Without the commitment that ought to be part of human touch, in a world where nature has departed and mysticism too often seems passe, the poets ask, like Denis Mair, "What can I do to be more alive?"

The majority of the poets in the volume came of age in the sixties. In many, Ginsberg's influence is apparent from the parallel structure of the poems and the long cluttered lines. Others twist syntax, play with space, use line breaks to stutter cadence, and strip punctuation bare. These techniques are more than stylistic tics. They help create a vision of the world both chaotic and irrelevant, a world that must be expressed, but also countered by the poet.

Readers are indebted to Mr. Potts for bringing these writers together in one book. Many have been writing for more than thirty years, and although the quality of the poems may waver, as a group they form a unique voice on the American scene. By including 370 pages of poetry by 63 poets, the editor took on a formidable task and handled it well. His hard work benefits in particular those interested in contemporary American letters.

Only the title and introduction suffer. They do the poets disservice by misdirecting the readers. First, readers at large are unlikely to recognize the poetry on spiritual terms, despite the introduction. Much of it is simply too nervous. Although the poets may be spiritually hungry, the poems themselves better express, as I have suggested, social, psychological concerns. Second, the editor's definition is circular. To say spiritual poems are songs "that will touch our emotions directly and, by stimulating the release of emotion, elevate our state..." is to say very little. What distinguishes that type of good poem from any other? What makes it spiritual? Mr. Potts would respond, "enlightenment." But abusing Buddhist philosophy is no help and borders on pretension.

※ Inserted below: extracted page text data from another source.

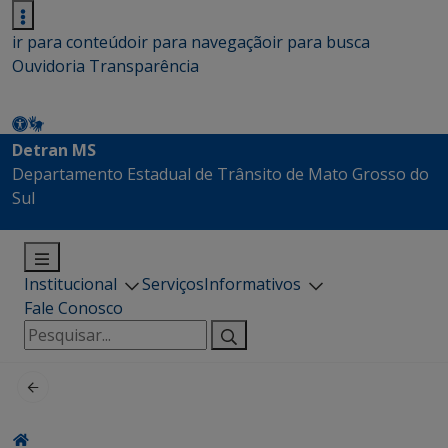
ir para conteúdo
ir para navegação
ir para busca
Ouvidoria
Transparência
Detran MS
Departamento Estadual de Trânsito de Mato Grosso do
Sul
Institucional
Serviços
Informativos
Fale Conosco
Pesquisar
por:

Ultimately, of course, what Mr. Potts asks us to do is take his poets seriously. We should read them, to use E. M. Forster's term, with humility. To dismiss them as counterculture poets only is to misjudge their value. What may appear on first reading to be scattered ramblings, show, in reflection, both craft and consistent vision. These poets are not the status quo, but in them we hear what I suspect are its darknesses. That, I think, is their worth, and the worth of Pacific Northwestern Spiritual Poetry. Most of us have come to accept the soul's relegation to minutia. We work daily to pay for our material trivialities, bowing down to the Dow and its corporate talisman. Some poets, though, have chosen to turn against the soul's diminishment and howl.

Printed in the Fall/Winter 1999 issue of CLR

Stephen Wallin

Stephen Wallin teaches writing and literature at Mt. Hood Community College and Clackamas Community College.